Zeit 25.03.2026
17:39 Uhr

Großbritannien: Ex-Google-Manager wird Senderchef der BBC


Matt Brittin übernimmt die Leitung der britischen Rundfunkanstalt BBC. Der frühere Manager tritt die Nachfolge von Tim Davie an, der nach einer Kontroverse zurücktrat.

Großbritannien: Ex-Google-Manager wird Senderchef der BBC
Der frühere Manager des US-Konzerns Google, Matt Brittin, wird neuer Senderchef der britischen Rundfunkanstalt BBC . Der 57-Jährige soll das Amt im Mai übernehmen, teilte die BBC mit. Brittin tritt die Nachfolge von Tim Davie an, der im November zurückgetreten war. Auslöser des Rücktritts war eine Kontroverse um die Bearbeitung einer Rede von US-Präsident Donald Trump. Eine damit zusammenhängende Klage auf zehn Milliarden US-Dollar Schadenersatz soll 2027 in den USA verhandelt werden. "Gerade jetzt brauchen wir mehr denn je eine florierende BBC, die für alle in einer komplexen, unsicheren und sich schnell verändernden Welt funktioniert", zitierte die BBC Brittin.

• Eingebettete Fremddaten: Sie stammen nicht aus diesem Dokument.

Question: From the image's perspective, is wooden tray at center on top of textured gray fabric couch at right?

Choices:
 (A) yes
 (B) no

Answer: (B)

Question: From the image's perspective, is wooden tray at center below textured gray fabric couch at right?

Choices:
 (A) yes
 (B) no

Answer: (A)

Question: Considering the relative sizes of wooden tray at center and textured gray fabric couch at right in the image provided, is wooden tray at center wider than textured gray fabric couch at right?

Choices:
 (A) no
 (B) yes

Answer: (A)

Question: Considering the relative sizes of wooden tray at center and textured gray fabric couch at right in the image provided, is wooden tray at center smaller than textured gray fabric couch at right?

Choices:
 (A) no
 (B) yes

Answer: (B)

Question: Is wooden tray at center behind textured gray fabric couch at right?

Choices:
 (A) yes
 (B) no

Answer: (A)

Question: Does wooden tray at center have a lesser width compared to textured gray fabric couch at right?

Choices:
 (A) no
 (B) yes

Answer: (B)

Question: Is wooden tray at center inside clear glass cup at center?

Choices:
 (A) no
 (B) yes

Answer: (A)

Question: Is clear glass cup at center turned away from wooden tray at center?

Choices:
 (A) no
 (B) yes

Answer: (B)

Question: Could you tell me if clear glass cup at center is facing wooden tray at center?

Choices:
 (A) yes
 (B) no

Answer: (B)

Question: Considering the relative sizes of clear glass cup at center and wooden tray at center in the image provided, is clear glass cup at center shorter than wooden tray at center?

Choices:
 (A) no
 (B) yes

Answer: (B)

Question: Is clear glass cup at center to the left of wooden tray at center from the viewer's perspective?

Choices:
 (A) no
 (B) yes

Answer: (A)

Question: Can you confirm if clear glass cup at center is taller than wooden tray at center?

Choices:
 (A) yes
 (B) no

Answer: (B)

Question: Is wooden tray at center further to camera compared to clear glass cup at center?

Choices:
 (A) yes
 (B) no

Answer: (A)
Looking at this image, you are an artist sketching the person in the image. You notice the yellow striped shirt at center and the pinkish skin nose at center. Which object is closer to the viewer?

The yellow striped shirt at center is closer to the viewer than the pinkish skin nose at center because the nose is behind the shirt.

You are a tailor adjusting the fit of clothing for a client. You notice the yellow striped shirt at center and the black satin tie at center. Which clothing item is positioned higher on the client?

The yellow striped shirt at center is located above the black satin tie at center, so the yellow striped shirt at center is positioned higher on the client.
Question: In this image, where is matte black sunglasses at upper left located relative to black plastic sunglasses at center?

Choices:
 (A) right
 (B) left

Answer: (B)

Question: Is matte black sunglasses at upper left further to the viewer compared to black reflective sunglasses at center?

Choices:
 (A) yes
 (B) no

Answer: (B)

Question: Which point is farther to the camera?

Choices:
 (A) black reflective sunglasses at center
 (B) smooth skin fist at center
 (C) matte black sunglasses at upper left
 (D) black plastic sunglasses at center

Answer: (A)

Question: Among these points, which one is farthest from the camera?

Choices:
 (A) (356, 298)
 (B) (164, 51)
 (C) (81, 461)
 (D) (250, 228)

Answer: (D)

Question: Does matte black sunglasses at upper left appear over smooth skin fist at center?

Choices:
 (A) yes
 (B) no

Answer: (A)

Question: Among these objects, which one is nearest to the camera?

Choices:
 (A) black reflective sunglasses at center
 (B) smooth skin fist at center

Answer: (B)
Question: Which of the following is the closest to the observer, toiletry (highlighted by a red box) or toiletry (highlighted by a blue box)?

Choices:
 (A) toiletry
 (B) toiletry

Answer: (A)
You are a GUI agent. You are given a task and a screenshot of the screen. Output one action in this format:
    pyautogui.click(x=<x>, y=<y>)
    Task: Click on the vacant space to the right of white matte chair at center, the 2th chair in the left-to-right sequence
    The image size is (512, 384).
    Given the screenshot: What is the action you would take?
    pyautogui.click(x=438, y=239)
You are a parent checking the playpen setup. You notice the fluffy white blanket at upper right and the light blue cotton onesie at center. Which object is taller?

Die Rundfunkanstalt sei "ein außergewöhnliches, einzigartiges britisches Gut"; er fühle sich geehrt, die Leitung zu übernehmen. Der Brite arbeitete den Angaben zufolge seit 2007 bei Google und war ab 2014 als Präsident für den Bereich Business & Operations für Europa, den Nahen Osten und Afrika zuständig. 2025 trat er von seinem Posten zurück und nahm sich nach eigenen Worten eine Auszeit. Arbeitserfahrung bei Rundfunk und Fernsehen hat er nicht. Krise bei der BBC nach US-Klage In den vergangenen Monaten steckte die BBC in einer schweren Führungskrise. Für einen Dokumentarfilm über den Sturm auf das Kapitol in Washington, D. C. in der BBC-Sendung Panorama waren unterschiedliche Passagen von Trumps Rede vom 6. Januar 2021 zusammengeschnitten worden . Den Fehler räumte der Sender später ein. Der irreführende Schnitt des Videomaterials gilt als zentraler Auslöser für den Rücktritt Davies sowie für den Abgang der für das Nachrichtengeschäft verantwortlichen Journalistin Deborah Turness. Im Zuge des Skandals reichte der US-Präsident eine Klage über zehn Milliarden Dollar gegen die BBC ein. Er wirft dem Sender eine "falsche, verleumderische, irreführende, herabsetzende, aufrührerische und böswillige Darstellung" vor. Die BBC hat sich bei Trump für die Bearbeitung der Rede entschuldigt und eingeräumt, "den Eindruck eines direkten Aufrufs zu gewalttätigen Aktionen" erweckt zu haben. Den Vorwurf der Verleumdung weist sie jedoch zurück. Für diese habe es von Anfang an keine Grundlage gegeben. Der bisherige Senderchef Davie verlässt die BBC den Angaben zufolge im April. Übergangsweise übernimmt Rhodri Talfan Davies die Leitung, bevor Brittin am 18. Mai offiziell ins Amt kommt.